• [Set task]
Write down every line of the records below without changing anything.

□ □ □

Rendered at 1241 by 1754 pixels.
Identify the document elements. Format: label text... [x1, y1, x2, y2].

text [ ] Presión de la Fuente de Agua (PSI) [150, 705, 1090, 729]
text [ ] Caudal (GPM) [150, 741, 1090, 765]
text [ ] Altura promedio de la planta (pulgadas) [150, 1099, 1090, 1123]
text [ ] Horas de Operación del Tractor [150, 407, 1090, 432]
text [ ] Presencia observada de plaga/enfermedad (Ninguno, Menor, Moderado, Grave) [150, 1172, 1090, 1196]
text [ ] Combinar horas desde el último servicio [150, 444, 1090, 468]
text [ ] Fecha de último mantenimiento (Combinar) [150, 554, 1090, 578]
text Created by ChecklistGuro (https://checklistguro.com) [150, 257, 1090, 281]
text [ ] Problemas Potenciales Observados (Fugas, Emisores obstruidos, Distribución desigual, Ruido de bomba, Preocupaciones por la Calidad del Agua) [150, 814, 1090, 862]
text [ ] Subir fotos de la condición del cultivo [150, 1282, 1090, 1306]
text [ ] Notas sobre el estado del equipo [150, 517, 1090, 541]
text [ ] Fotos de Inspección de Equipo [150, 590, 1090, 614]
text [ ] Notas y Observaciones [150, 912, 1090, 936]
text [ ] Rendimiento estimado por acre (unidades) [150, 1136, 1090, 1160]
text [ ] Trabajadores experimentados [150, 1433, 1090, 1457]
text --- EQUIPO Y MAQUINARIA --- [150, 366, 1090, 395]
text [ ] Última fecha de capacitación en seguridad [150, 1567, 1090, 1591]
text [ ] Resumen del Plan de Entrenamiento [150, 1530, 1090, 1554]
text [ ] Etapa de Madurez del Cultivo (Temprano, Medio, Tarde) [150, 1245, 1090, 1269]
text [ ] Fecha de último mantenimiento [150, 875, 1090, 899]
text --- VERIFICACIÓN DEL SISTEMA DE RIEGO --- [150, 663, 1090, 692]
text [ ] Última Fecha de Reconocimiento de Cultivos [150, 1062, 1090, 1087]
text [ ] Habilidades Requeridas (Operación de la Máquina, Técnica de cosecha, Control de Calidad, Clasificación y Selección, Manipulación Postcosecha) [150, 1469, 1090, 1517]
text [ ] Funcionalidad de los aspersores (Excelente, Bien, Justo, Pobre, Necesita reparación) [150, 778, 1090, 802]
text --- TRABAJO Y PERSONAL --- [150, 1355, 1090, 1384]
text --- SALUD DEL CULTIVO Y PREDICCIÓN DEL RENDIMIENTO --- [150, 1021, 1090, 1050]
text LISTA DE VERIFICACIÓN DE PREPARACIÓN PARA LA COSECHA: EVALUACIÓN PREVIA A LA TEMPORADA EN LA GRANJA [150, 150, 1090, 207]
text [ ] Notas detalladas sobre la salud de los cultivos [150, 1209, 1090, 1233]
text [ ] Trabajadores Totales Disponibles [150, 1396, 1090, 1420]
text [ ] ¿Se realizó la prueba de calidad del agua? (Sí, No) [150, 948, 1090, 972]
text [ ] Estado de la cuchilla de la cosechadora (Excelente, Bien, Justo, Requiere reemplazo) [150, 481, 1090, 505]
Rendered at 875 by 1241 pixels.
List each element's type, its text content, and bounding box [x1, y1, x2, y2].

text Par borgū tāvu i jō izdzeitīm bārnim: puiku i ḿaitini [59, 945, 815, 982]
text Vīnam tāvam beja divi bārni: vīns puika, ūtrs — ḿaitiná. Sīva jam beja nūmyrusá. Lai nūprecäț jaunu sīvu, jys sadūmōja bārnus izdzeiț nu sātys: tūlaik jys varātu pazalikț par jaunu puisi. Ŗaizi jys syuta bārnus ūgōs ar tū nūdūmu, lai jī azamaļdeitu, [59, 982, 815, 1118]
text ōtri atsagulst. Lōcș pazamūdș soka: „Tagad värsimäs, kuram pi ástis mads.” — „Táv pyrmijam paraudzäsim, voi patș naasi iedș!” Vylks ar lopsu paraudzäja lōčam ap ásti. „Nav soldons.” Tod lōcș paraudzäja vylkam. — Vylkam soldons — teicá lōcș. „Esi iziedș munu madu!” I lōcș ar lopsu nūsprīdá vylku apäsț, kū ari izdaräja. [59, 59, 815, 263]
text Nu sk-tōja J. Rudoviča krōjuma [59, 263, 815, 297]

□ □ □

• [The answer]
Rendered at 1241 by 1754 pixels.
Identify the document elements. Format: label text... [x1, y1, x2, y2].

text [ ] Presión de la Fuente de Agua (PSI) [150, 705, 1090, 729]
text [ ] Caudal (GPM) [150, 741, 1090, 765]
text [ ] Altura promedio de la planta (pulgadas) [150, 1099, 1090, 1123]
text [ ] Horas de Operación del Tractor [150, 407, 1090, 432]
text [ ] Presencia observada de plaga/enfermedad (Ninguno, Menor, Moderado, Grave) [150, 1172, 1090, 1196]
text [ ] Combinar horas desde el último servicio [150, 444, 1090, 468]
text [ ] Fecha de último mantenimiento (Combinar) [150, 554, 1090, 578]
text Created by ChecklistGuro (https://checklistguro.com) [150, 257, 1090, 281]
text [ ] Problemas Potenciales Observados (Fugas, Emisores obstruidos, Distribución desigual, Ruido de bomba, Preocupaciones por la Calidad del Agua) [150, 814, 1090, 862]
text [ ] Subir fotos de la condición del cultivo [150, 1282, 1090, 1306]
text [ ] Notas sobre el estado del equipo [150, 517, 1090, 541]
text [ ] Fotos de Inspección de Equipo [150, 590, 1090, 614]
text [ ] Notas y Observaciones [150, 912, 1090, 936]
text [ ] Rendimiento estimado por acre (unidades) [150, 1136, 1090, 1160]
text [ ] Trabajadores experimentados [150, 1433, 1090, 1457]
text --- EQUIPO Y MAQUINARIA --- [150, 366, 1090, 395]
text [ ] Última fecha de capacitación en seguridad [150, 1567, 1090, 1591]
text [ ] Resumen del Plan de Entrenamiento [150, 1530, 1090, 1554]
text [ ] Etapa de Madurez del Cultivo (Temprano, Medio, Tarde) [150, 1245, 1090, 1269]
text [ ] Fecha de último mantenimiento [150, 875, 1090, 899]
text --- VERIFICACIÓN DEL SISTEMA DE RIEGO --- [150, 663, 1090, 692]
text [ ] Última Fecha de Reconocimiento de Cultivos [150, 1062, 1090, 1087]
text [ ] Habilidades Requeridas (Operación de la Máquina, Técnica de cosecha, Control de Calidad, Clasificación y Selección, Manipulación Postcosecha) [150, 1469, 1090, 1517]
text [ ] Funcionalidad de los aspersores (Excelente, Bien, Justo, Pobre, Necesita reparación) [150, 778, 1090, 802]
text --- TRABAJO Y PERSONAL --- [150, 1355, 1090, 1384]
text --- SALUD DEL CULTIVO Y PREDICCIÓN DEL RENDIMIENTO --- [150, 1021, 1090, 1050]
text LISTA DE VERIFICACIÓN DE PREPARACIÓN PARA LA COSECHA: EVALUACIÓN PREVIA A LA TEMPORADA EN LA GRANJA [150, 150, 1090, 207]
text [ ] Notas detalladas sobre la salud de los cultivos [150, 1209, 1090, 1233]
text [ ] Trabajadores Totales Disponibles [150, 1396, 1090, 1420]
text [ ] ¿Se realizó la prueba de calidad del agua? (Sí, No) [150, 948, 1090, 972]
text [ ] Estado de la cuchilla de la cosechadora (Excelente, Bien, Justo, Requiere reemplazo) [150, 481, 1090, 505]
Rendered at 875 by 1241 pixels.
List each element's type, its text content, and bounding box [x1, y1, x2, y2].

text Par borgū tāvu i jō izdzeitīm bārnim: puiku i ḿaitini [59, 945, 815, 982]
text Vīnam tāvam beja divi bārni: vīns puika, ūtrs — ḿaitiná. Sīva jam beja nūmyrusá. Lai nūprecäț jaunu sīvu, jys sadūmōja bārnus izdzeiț nu sātys: tūlaik jys varātu pazalikț par jaunu puisi. Ŗaizi jys syuta bārnus ūgōs ar tū nūdūmu, lai jī azamaļdeitu, [59, 982, 815, 1118]
text ōtri atsagulst. Lōcș pazamūdș soka: „Tagad värsimäs, kuram pi ástis mads.” — „Táv pyrmijam paraudzäsim, voi patș naasi iedș!” Vylks ar lopsu paraudzäja lōčam ap ásti. „Nav soldons.” Tod lōcș paraudzäja vylkam. — Vylkam soldons — teicá lōcș. „Esi iziedș munu madu!” I lōcș ar lopsu nūsprīdá vylku apäsț, kū ari izdaräja. [59, 59, 815, 263]
text Nu sk-tōja J. Rudoviča krōjuma [59, 263, 815, 297]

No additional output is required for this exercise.